### Problems and tasks
• a. Answer these questions using the text below on the church's architecture:
(i) Since what year has the current steeple been in place?
(ii) When were the interior walls most recently repainted?
(iii) What material is the floor of the basement church?
• b. List every year mentioned in the text on the church's architecture.
• c. Output a passage from the church architecture text, starting at the words "The interior walls" and ending after the words "and 100 musicians.".

* Start Page *

Architectural style 
The church is constructed like a Baptist or Puritan church, so that visitors may think that the building is a Protestant church. The current steeple has been in place since 1951. The brick walls have been in place since the beginning in 1846.

The interior walls have been repainted several times, most recently in 2005. The congregation has 50 rows of 4 pews (total lower seating 1,000), including a handicapped section. There are another thousand pews in a balcony on both sides of the nave, including 500 people per side. The total capacity is 2,000 persons and 100 musicians.

In the sanctuary, the high altar is located in the center, with the Blessed Sacrament located behind it. The original Tridentine Mass altar houses the tabernacle, and is in Romanesque style. The pulpit is to the left of the altar and the presider's chair at the right. To the direct left, a devotional shrine is dedicated to the Sacred Heart of Jesus, and often other statues, such as of St. Francis Xavier and St. Theresa, may be displayed. The baptistry dedicated to the Blessed Virgin Mary is at the direct right. The flooring is hardwood.

Basement church 
The basement church is half the basement foundation. Confraternity of Christian Doctrine classes are taught in a format to "practice" for the "real church". The Blessed Sacrament is lit only at mass time. The "chapel" has a pre-Vatican II altar rail without the gate. The tabernacle is to the right of the altar, but the high altar is at the center with a bench as the "Novus Ordo" mass location. It is not nailed to the floor, which is marble.

* End Page *
* Start Supplied material *

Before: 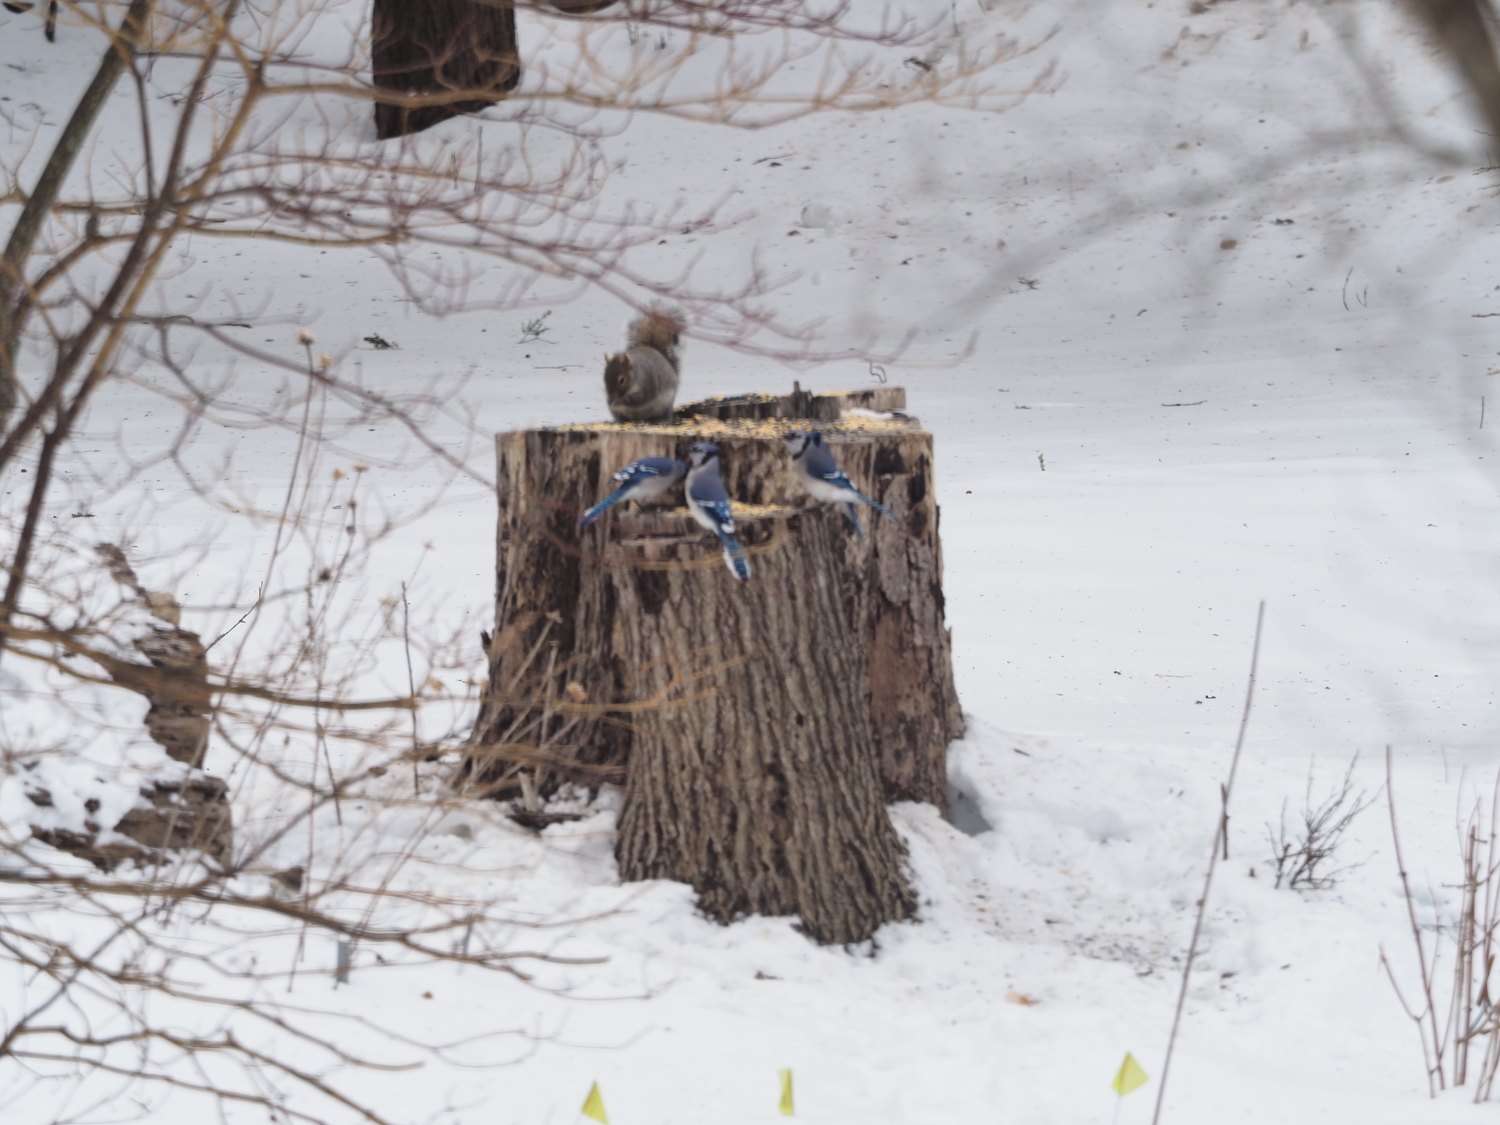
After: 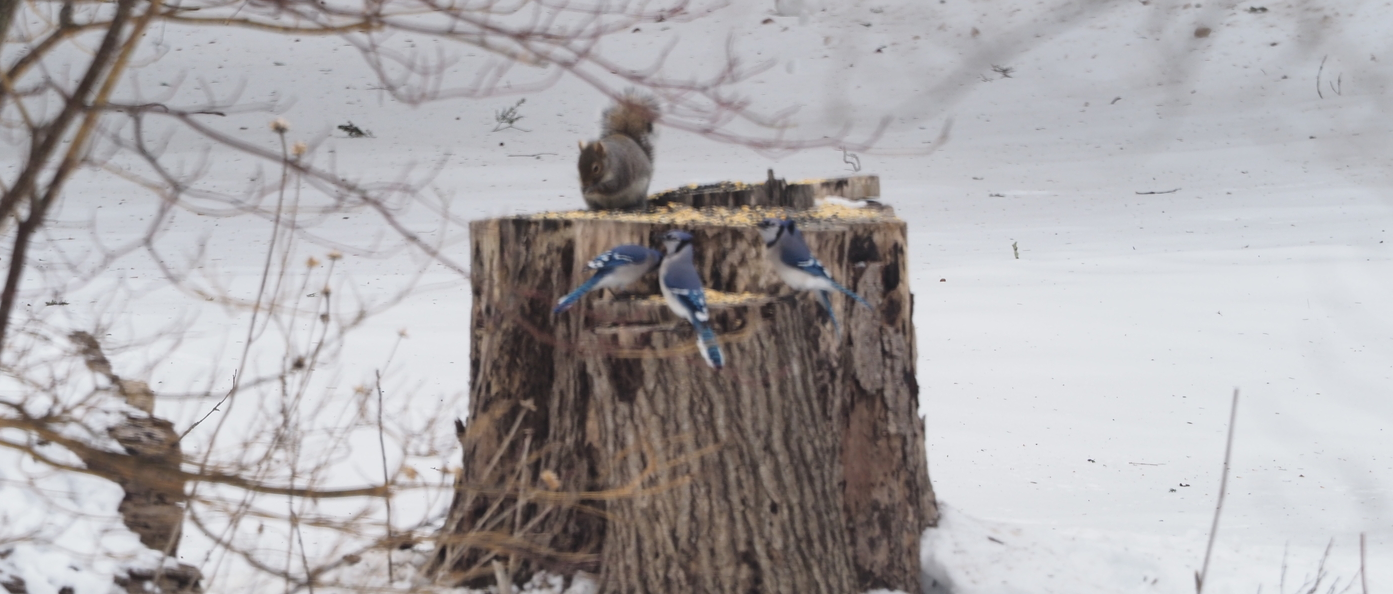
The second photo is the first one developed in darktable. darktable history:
crop: left 1.747%, top 18.912%, right 4.969%, bottom 27.975%
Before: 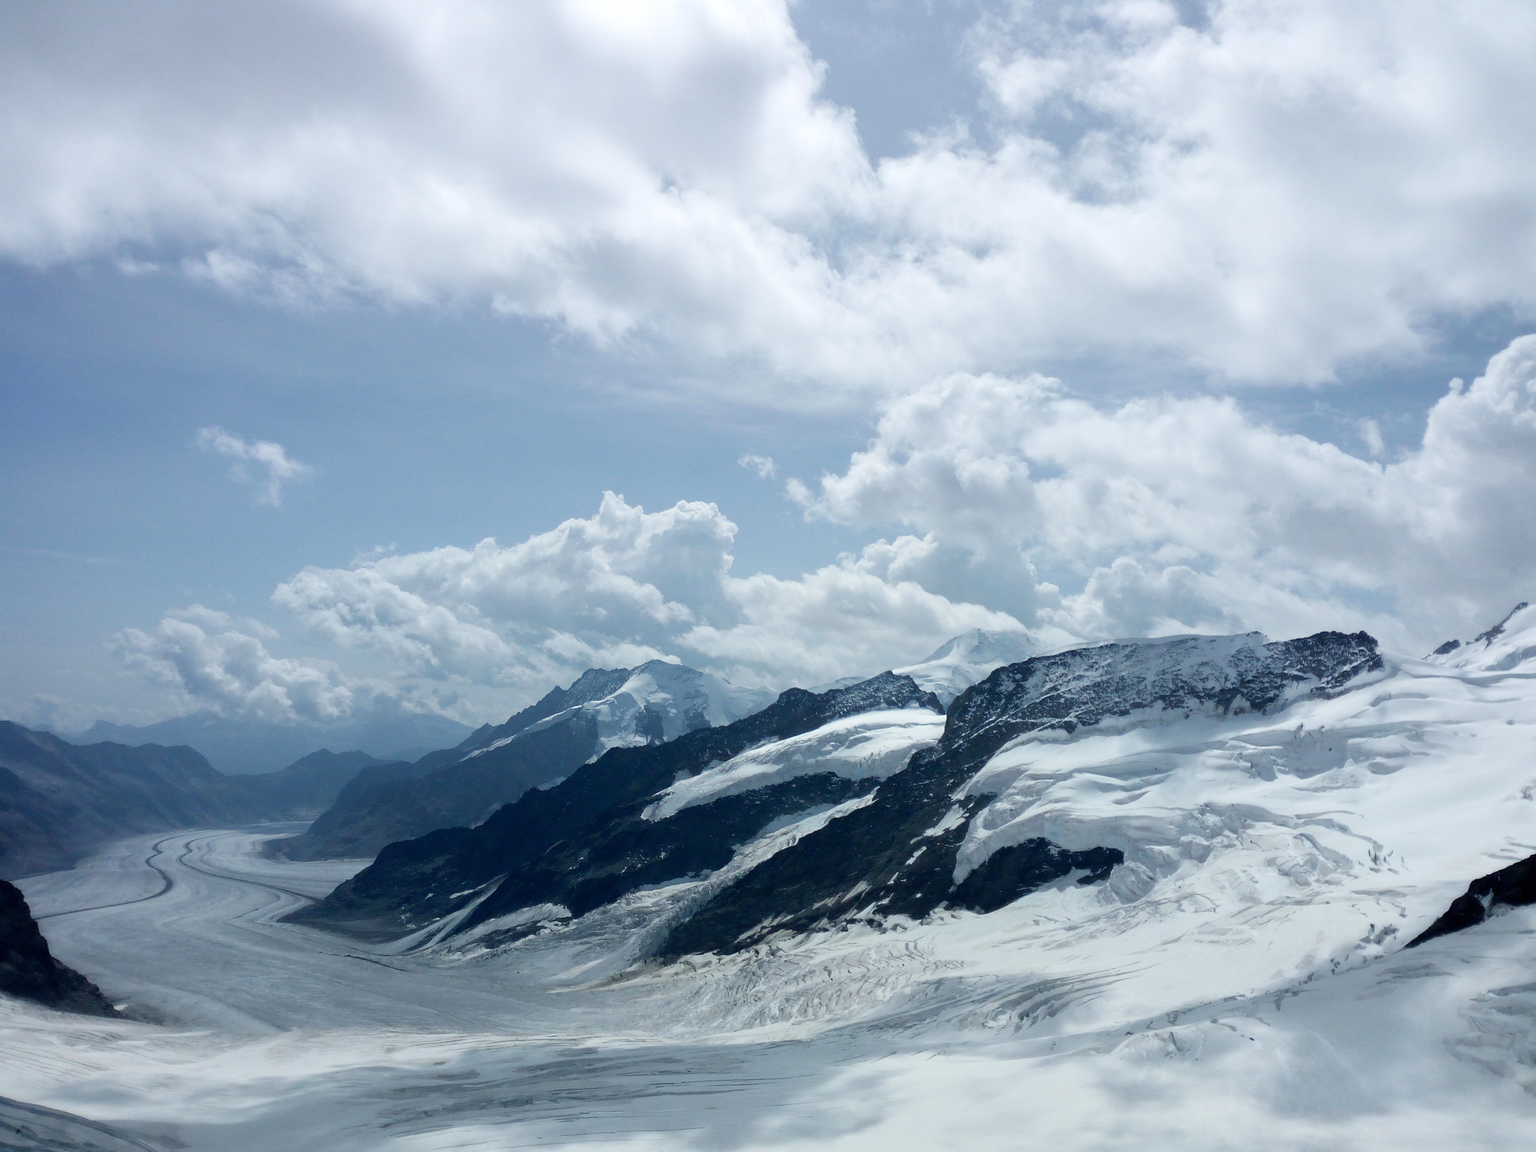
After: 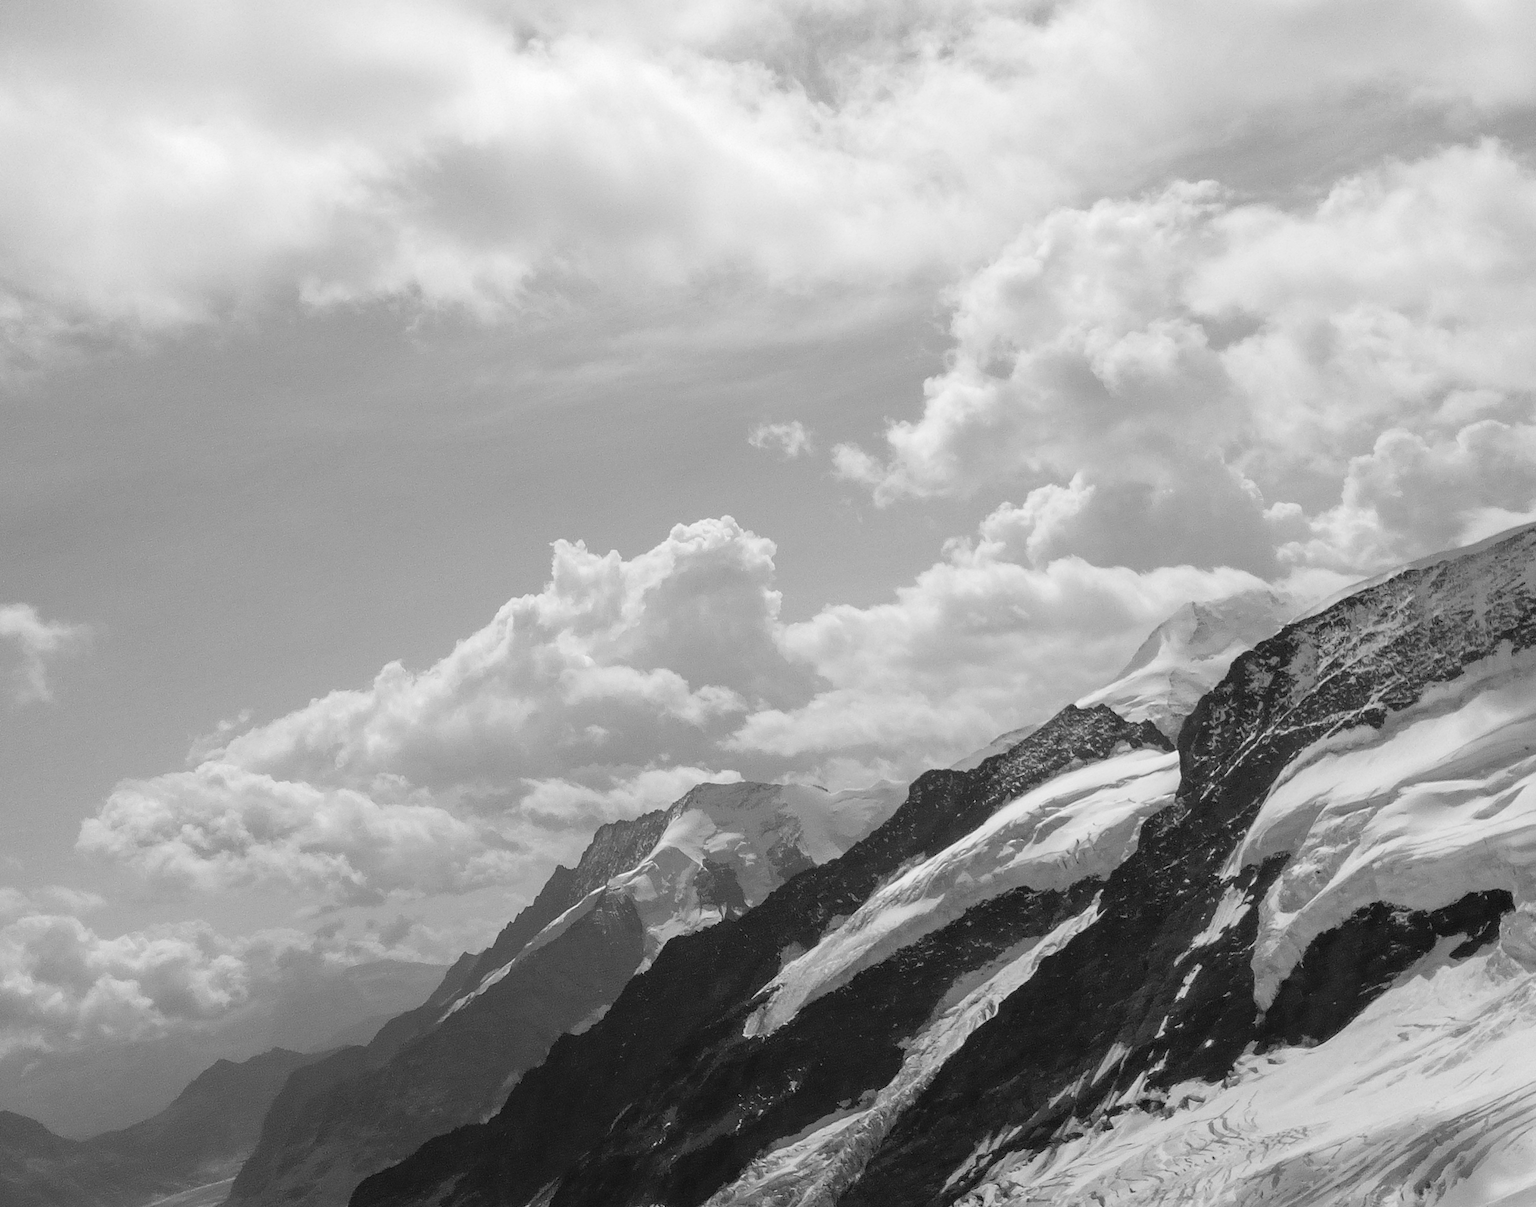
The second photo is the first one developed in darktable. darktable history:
monochrome: on, module defaults
rotate and perspective: rotation -14.8°, crop left 0.1, crop right 0.903, crop top 0.25, crop bottom 0.748
local contrast: on, module defaults
crop and rotate: left 13.342%, right 19.991%
color balance: lift [1.004, 1.002, 1.002, 0.998], gamma [1, 1.007, 1.002, 0.993], gain [1, 0.977, 1.013, 1.023], contrast -3.64%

* End Supplied material *

### The replies
• a.
(i) 1951
(ii) 2005
(iii) Marble

• b. 1846, 1951, 2005

• c.
The interior walls have been repainted several times, most recently in 2005. The congregation has 50 rows of 4 pews (total lower seating 1,000), including a handicapped section. There are another thousand pews in a balcony on both sides of the nave, including 500 people per side. The total capacity is 2,000 persons and 100 musicians.